Carter credited Allen's help in an address to about 260 guests at a Georgia event introducing a new biography by McAfee School of Theology professor Larry McSwain titled Loving beyond Your Theology: The Life and Ministry of Jimmy Raymond Allen. The former president said he came to the realization years later as he listened to his long-time minister friend respond in a meeting with African-American Baptist leaders to the question, "When did you first meet Jimmy Carter?"
"I began to realize that when I first came to Texas -- I had won in Iowa and New Hampshire and Florida -- that I was a forlorn, woeful, forgotten, hopeless candidate for president," Carter said. "Until I met Jimmy Allen -- he was pastor of the First Baptist Church in San Antonio -- and he took me under his arm."
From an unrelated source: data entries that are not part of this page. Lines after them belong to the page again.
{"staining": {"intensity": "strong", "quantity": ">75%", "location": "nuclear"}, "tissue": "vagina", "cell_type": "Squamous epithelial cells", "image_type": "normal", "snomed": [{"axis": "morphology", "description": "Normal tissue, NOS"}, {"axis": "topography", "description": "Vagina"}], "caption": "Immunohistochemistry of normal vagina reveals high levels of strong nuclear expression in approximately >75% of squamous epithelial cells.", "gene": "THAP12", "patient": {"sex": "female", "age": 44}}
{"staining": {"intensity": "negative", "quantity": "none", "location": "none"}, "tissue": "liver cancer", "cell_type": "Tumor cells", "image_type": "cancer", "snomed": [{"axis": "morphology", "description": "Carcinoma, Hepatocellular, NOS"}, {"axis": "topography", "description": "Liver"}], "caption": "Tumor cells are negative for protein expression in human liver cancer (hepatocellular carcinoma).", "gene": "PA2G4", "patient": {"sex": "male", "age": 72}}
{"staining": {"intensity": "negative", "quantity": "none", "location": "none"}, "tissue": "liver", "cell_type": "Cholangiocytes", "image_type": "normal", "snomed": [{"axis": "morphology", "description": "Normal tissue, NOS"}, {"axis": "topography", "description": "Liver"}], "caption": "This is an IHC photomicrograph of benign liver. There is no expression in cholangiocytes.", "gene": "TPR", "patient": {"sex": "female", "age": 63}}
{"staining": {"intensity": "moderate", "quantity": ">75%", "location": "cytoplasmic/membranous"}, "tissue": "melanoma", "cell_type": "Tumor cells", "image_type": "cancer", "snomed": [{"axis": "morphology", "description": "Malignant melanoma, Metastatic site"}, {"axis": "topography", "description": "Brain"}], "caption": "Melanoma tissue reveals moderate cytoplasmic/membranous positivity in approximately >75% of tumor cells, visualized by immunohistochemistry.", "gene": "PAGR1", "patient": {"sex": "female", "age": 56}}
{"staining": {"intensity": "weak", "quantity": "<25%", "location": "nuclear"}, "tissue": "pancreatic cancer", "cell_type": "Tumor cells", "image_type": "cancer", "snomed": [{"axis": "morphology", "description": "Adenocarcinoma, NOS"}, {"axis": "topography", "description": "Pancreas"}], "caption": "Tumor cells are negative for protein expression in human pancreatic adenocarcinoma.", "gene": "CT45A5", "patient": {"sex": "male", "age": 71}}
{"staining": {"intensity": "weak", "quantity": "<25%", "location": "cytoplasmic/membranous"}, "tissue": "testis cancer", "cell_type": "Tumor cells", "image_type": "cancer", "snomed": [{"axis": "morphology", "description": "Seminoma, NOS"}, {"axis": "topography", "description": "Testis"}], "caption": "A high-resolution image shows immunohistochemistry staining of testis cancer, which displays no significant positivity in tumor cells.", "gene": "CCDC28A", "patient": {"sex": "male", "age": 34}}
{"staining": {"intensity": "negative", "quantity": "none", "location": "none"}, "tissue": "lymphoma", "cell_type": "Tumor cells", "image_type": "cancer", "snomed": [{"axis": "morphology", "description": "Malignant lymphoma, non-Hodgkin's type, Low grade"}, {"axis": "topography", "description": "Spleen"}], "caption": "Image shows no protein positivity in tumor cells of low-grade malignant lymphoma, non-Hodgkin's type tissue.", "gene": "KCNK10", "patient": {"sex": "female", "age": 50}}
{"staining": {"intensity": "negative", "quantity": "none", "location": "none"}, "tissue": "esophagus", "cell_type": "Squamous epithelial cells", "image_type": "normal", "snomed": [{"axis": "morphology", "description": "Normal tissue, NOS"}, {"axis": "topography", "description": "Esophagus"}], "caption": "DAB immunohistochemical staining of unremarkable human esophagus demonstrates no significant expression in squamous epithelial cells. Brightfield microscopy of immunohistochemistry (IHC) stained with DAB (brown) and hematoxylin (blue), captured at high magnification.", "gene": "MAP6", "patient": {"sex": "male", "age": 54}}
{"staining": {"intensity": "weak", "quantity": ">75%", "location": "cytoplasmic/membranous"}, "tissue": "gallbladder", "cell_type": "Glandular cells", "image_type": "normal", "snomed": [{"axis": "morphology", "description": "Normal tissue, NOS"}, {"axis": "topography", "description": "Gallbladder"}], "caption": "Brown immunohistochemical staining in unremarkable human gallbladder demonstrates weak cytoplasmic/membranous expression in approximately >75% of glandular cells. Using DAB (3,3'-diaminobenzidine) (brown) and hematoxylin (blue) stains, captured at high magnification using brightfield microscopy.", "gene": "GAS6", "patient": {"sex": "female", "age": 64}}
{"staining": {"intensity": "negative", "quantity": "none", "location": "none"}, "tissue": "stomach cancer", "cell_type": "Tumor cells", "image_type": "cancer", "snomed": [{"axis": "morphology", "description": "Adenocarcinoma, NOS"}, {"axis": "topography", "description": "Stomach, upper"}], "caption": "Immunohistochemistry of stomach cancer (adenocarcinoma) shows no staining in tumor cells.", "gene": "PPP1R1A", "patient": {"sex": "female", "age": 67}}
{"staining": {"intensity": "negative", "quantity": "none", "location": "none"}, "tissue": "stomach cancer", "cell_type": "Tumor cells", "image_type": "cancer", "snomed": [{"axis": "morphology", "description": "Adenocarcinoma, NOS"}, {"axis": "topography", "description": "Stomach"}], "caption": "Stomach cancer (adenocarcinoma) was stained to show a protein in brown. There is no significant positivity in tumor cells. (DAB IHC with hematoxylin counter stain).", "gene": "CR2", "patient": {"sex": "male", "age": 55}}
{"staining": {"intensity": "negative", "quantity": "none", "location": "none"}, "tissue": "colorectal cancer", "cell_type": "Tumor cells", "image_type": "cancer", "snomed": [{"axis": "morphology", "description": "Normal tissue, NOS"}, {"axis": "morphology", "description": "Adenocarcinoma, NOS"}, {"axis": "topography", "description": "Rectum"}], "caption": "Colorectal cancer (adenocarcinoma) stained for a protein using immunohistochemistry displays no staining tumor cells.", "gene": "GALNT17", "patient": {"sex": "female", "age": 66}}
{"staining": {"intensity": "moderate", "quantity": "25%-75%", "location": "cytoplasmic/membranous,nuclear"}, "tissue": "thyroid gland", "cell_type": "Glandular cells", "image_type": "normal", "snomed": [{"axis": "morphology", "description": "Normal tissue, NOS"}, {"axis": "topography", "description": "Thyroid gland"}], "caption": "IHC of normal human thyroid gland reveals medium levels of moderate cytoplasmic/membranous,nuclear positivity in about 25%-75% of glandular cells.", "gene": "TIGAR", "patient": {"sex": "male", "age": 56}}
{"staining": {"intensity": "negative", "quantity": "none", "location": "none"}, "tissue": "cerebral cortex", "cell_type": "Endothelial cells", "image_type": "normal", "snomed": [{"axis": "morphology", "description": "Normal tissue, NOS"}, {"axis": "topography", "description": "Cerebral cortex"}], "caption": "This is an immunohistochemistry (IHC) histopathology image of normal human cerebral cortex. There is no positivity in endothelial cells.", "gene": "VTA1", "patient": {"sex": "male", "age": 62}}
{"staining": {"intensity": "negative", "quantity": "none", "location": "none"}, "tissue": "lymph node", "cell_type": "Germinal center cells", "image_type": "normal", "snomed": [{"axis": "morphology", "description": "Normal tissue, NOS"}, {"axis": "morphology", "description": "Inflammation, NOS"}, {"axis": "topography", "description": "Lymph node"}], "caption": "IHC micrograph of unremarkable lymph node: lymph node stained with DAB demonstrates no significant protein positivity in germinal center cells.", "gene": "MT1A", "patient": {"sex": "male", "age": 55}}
"He was reluctant to get involved in politics," Carter said, "but he remembered that I said I was a born-again Christian."
"He pointed out that he wasn't really supporting me," Carter said. "He was supporting the right of somebody to say they are a born-again Christian. So he endorsed me."
Although Allen wasn't an official spokesman for Texas Baptists, Carter said, "because of the introduction and endorsement I got in San Antonio, Texas turned around."
For all the grief we've given about the political influence within the SBC---we are capable of being guilty of the same.